Instruction: Copy out, word for word, the lines below from the line with "Crews Start Moving Without a Clear" to the line with "helps set expectations, track", including both of those lines.

Records supplied:
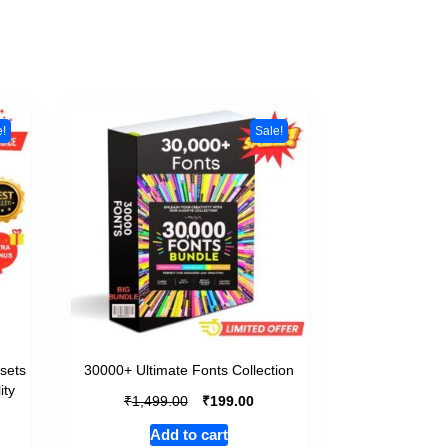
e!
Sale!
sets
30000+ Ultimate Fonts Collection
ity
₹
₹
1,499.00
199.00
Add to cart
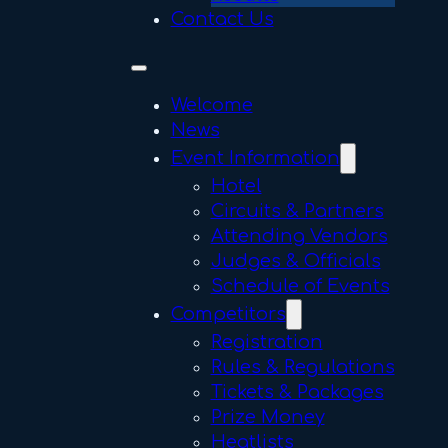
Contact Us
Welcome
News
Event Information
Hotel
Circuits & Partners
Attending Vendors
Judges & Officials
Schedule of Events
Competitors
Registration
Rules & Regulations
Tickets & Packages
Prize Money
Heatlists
...
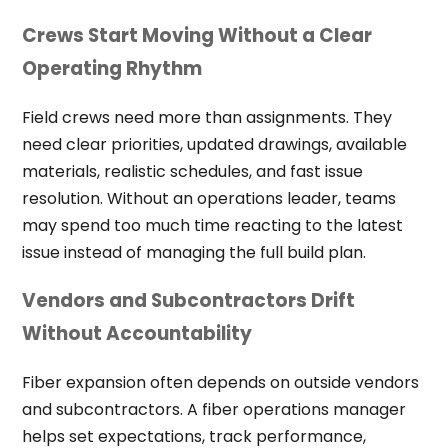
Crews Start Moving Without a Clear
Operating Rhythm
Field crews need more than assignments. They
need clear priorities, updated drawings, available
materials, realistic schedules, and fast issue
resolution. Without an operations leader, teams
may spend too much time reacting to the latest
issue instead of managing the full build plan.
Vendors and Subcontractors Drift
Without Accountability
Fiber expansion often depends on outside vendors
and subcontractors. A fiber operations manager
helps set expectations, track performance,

Your response:
Crews Start Moving Without a Clear
Operating Rhythm
Field crews need more than assignments. They
need clear priorities, updated drawings, available
materials, realistic schedules, and fast issue
resolution. Without an operations leader, teams
may spend too much time reacting to the latest
issue instead of managing the full build plan.
Vendors and Subcontractors Drift
Without Accountability
Fiber expansion often depends on outside vendors
and subcontractors. A fiber operations manager
helps set expectations, track performance,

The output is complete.